A Sea Baby drone moves through the water during a presentation by Ukraine’s Security Service in the Kyiv region, Ukraine in March 2024.

“They’re basically refining the efforts of using the most advanced technologies to look for and destroy these drones,” Bendett, who pointed out the development in a post on X, told Business Insider.

While the FPV drones are cheap, attritable systems, Bendett said that they are far more dynamic than using a machine gun to simply destroy the inbound threat. Russia can use the FPV drones for a range of missions, including intelligence, surveillance, target acquisition, and reconnaissance purposes, in addition to threat elimination.

Using swings to mimic the motion of waves in adverse weather is a relatively new aspect of this training, Bendett said. However, the effectiveness of FPV drones may end up being quite limited in bad weather anyways because they’re small and light and would be vulnerable to strong winds and rains.

It’s not uncommon for Russia to put its soldiers through training like this. In fact, it’s a practice other militaries do as well. For example, US soldiers training to defeat FPV drones are doing so by shooting at balloons flapping in wind, which is supposed to mimic the unpredictable movement of an FPV drone in combat.

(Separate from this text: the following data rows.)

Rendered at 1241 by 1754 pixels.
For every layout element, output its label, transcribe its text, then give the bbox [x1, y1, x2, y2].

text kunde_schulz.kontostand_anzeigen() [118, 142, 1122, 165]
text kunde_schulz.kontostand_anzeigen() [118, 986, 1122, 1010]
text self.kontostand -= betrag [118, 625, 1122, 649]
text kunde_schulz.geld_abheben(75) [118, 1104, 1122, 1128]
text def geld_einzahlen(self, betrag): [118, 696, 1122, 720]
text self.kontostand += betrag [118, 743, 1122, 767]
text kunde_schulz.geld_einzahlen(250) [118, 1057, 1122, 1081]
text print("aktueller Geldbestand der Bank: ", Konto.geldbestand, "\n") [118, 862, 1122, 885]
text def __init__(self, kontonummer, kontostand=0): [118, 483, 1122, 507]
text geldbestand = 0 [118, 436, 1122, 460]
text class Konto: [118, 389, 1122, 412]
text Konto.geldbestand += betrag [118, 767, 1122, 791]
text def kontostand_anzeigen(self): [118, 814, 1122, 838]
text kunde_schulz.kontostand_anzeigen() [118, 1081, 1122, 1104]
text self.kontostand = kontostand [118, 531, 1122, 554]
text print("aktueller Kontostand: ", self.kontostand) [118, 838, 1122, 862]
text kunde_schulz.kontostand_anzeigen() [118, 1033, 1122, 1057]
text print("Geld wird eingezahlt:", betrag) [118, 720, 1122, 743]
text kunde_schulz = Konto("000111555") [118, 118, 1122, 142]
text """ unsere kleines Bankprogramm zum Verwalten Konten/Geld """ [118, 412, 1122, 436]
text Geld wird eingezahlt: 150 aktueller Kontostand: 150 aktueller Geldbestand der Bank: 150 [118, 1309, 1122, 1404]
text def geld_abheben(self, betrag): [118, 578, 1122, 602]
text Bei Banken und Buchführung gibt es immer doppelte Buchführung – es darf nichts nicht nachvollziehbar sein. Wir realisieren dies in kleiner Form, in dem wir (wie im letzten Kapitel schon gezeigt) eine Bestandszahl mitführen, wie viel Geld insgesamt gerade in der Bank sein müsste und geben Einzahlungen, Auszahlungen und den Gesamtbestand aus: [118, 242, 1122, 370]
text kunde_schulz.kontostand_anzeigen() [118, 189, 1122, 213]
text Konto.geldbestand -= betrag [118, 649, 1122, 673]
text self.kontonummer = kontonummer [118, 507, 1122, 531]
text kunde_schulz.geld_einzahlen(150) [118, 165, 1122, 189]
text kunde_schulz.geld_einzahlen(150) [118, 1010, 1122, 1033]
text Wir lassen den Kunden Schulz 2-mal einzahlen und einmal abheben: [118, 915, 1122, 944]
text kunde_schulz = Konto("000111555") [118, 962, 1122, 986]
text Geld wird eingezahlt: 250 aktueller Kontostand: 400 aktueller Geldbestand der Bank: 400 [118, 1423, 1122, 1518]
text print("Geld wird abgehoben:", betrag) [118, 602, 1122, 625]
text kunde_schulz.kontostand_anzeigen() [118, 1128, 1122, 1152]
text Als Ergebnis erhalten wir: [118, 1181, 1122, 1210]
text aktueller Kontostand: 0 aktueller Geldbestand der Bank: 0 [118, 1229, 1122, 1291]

FPV drones strapped with various types of explosives have been an omnipresent threat on the battlefield in Ukraine, with both sides regularly using them to carry out precision strikes on enemy armor, positions, and troops.

A Magura V5 multi-purpose naval drone during a demonstration in April 2024.

“What we have is this application of technology that’s proven itself in ground combat. Now we have it applied on water and in maritime engagements,” Bendett said.

Bendett pointed out that in the Zvezda video of the counter-drone training, Russia is using a domestically produced naval drone to mimic a Ukrainian system. This gives sailors an even more realistic training environment, as opposed to simply placing an object in the water that’s only simulating a naval drone.

Little is known about Russia’s naval drone program, but these systems will likely be used beyond training scenarios.

“They obviously didn’t build it just so it can be a target for USVs,” Bendett said. “They built it for counter-USV operations, they built it for [intelligence, surveillance and reconnaissance] operations, they built it for possible combat operations — whatever that means to them and for them.”